Methane conversion with carbon dioxide in plasma-catalytic system

The hybrid plasma-catalytic system (HPCS) was used for the oxidative coupling of methane (OCM) with CO2. A dielectric barrier discharge (DBD) reactor was powered at the frequency of about 6 kHz. Molar ratio [CO2]:[CH4] in the inlet gas mixtures (CH4 + CO2 + Ar) was 1. Three kinds of packing were tested: Fe/Al2O3, NaY and Na-ZSM-5. The effects of both temperature (130-340 °C) and gas flow rate on the conversion of methane and CO2 were studied. Hydrogen, carbon oxide, hydrocarbons C2-C4, and alcohols (methanol and ethanol) were identified in the outlet gas. Using the plasma +Fe/Al2O3 catalyst system led to obtaining hydrogen, carbon oxide, hydrocarbons and alcohols. The highest amount of methanol and ethanol was obtained in the system without packing and with a carrier (Al2O3).

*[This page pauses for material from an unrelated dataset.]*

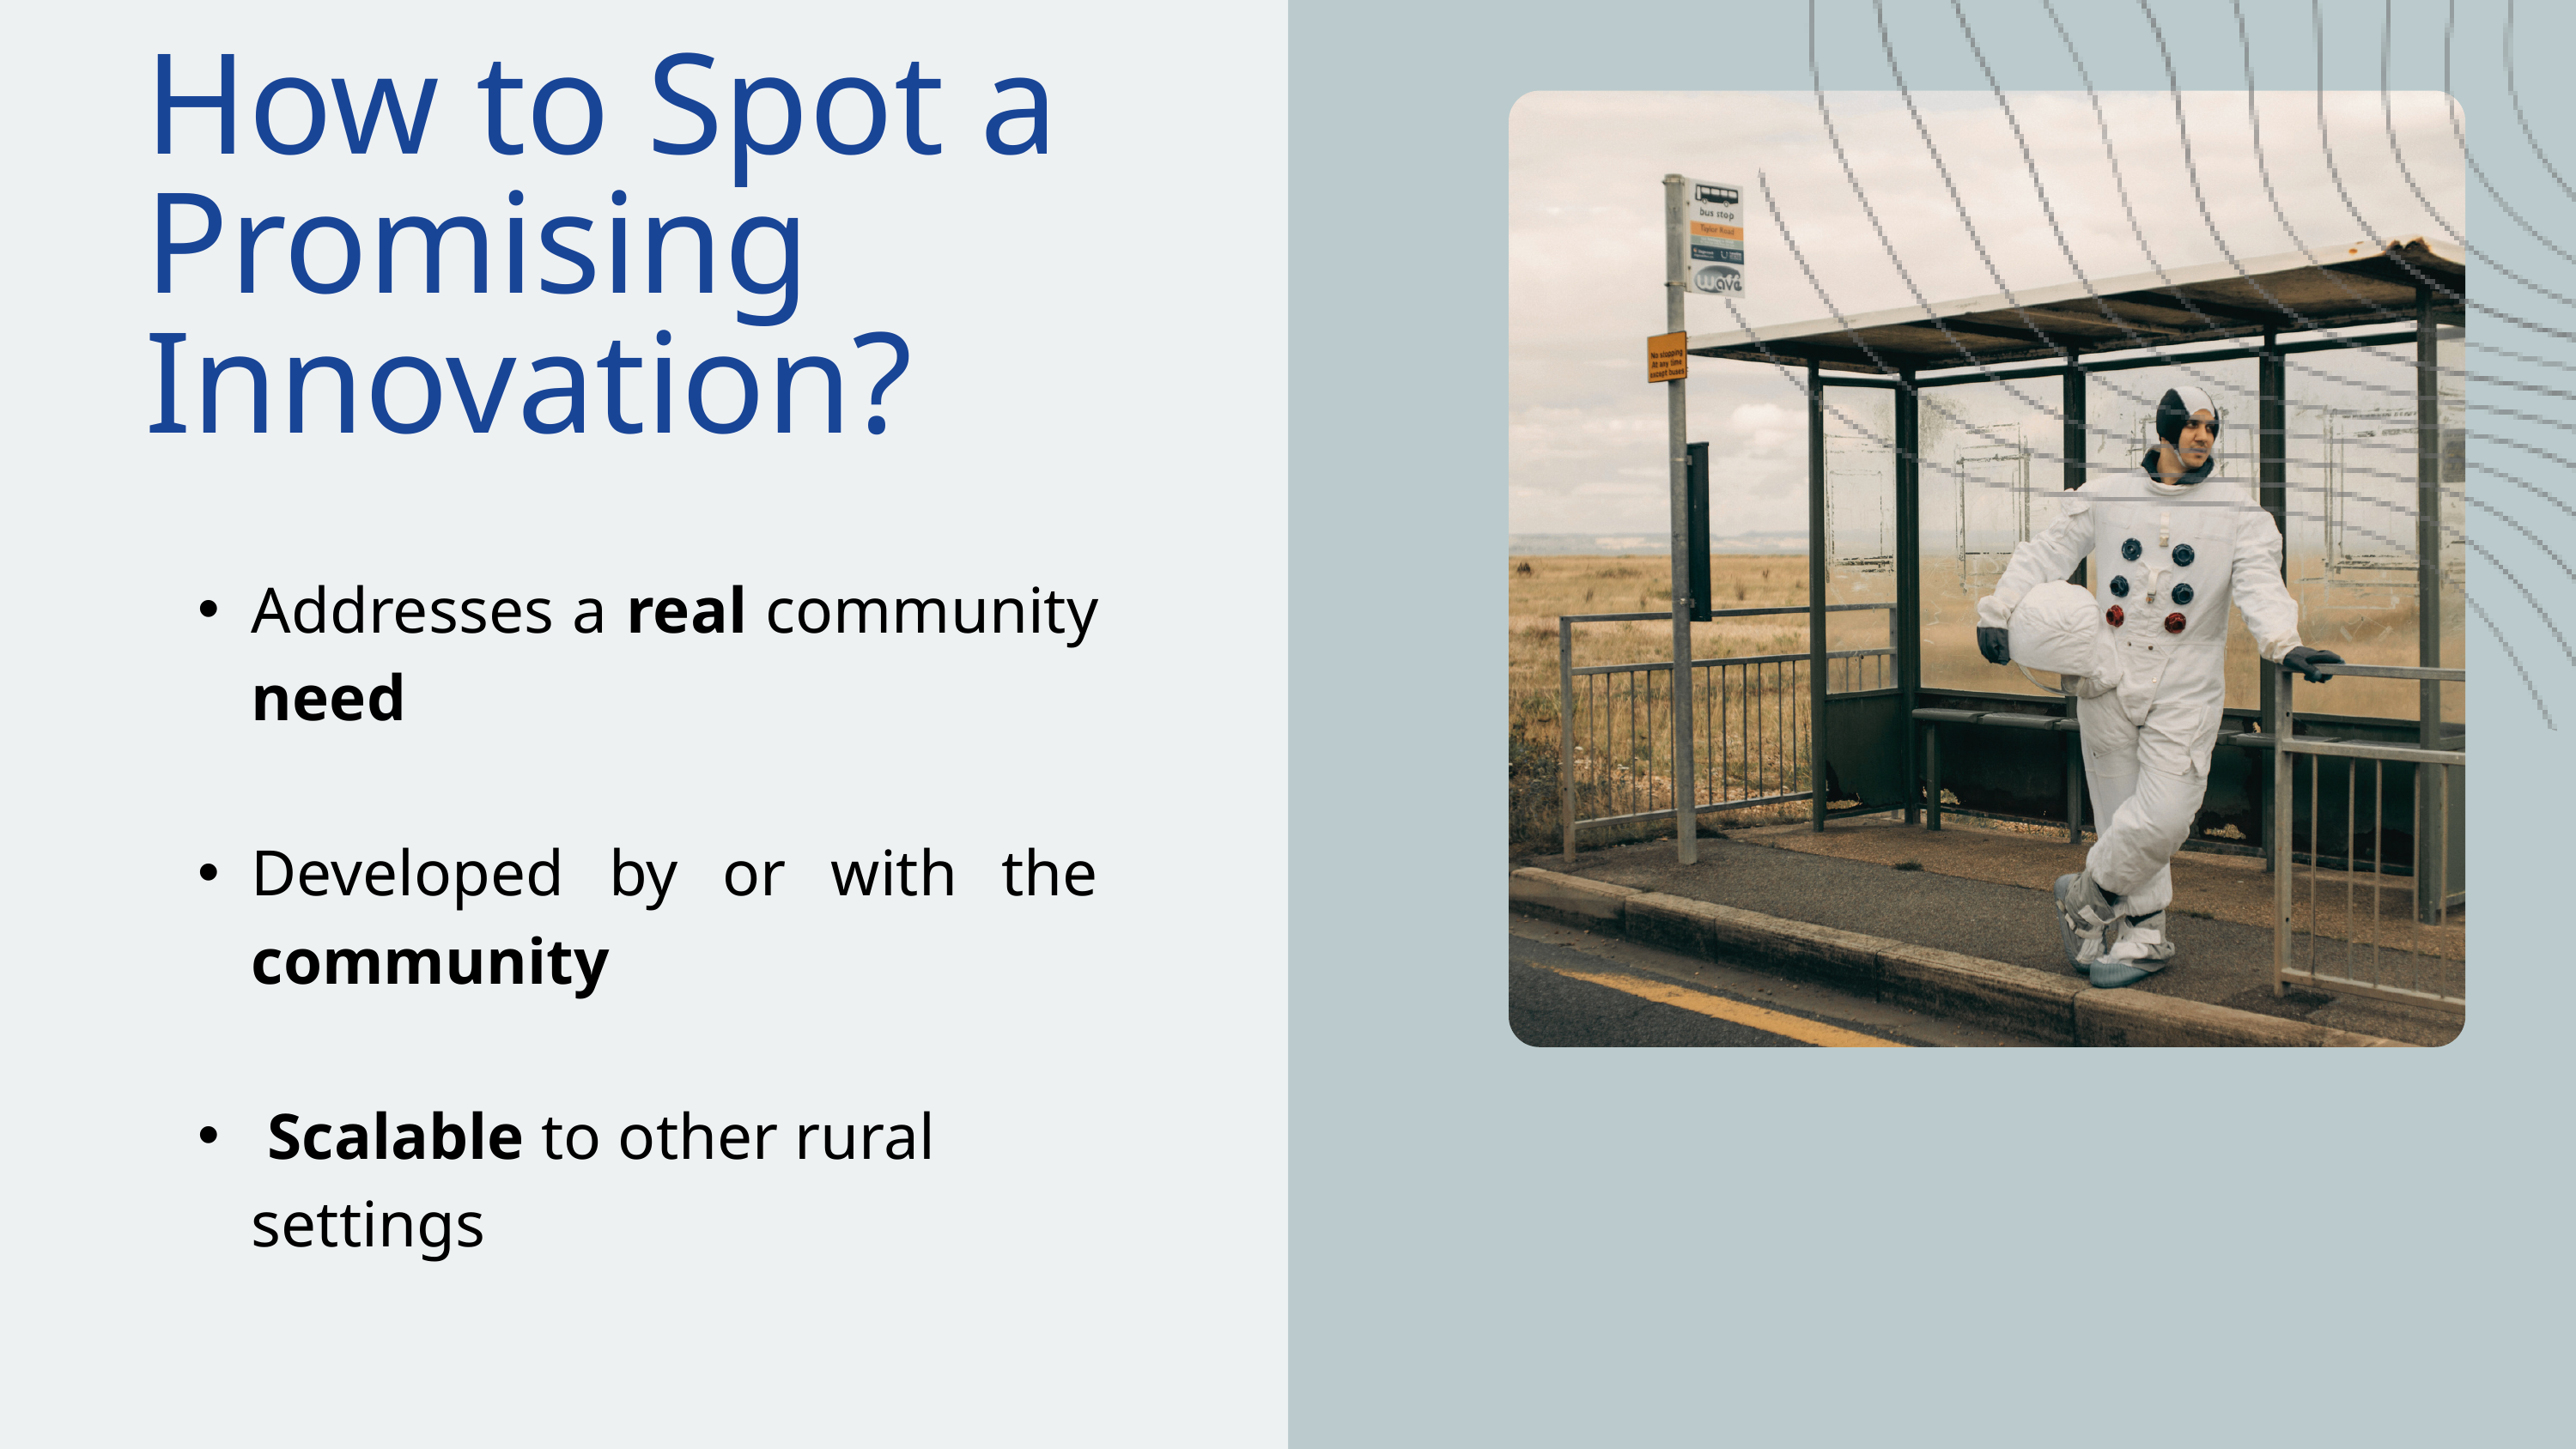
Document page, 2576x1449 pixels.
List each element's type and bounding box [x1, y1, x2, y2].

text_box [1780, 0, 2576, 737]
text_box [1508, 90, 2466, 1047]
text_box [0, 0, 1289, 1449]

For the homogeneous system and the system with a carrier the increase of the residence time of gas in the reaction zone decreases the conversion of methane to methanol and ethanol. The conversion of methane to methanol at 240 °C with Na-ZSM-5 was not observed. In the plasma - Na-ZSM-5 system, in the first hour of experiment, the aromatic hydrocarbons and a larger amount of iso-butane were observed in the outlet gas. After approximately 1 h, liquid aromatic hydrocarbons in the gas mixture were not observed and the Na-ZSM-5 catalyst showed no change in selectivity in subsequent experiments. In HPCS with Na-ZSM-5 catalyst the amount of hydrocarbons, containing more than 4 carbon atoms was the highest. The overall methane conversion was 47.5% and 65% and the methane conversion to C2-C4 hydrocarbons reached 19.5% and 14.5% for gas flow rate 2 and 1 Nl/h respectively.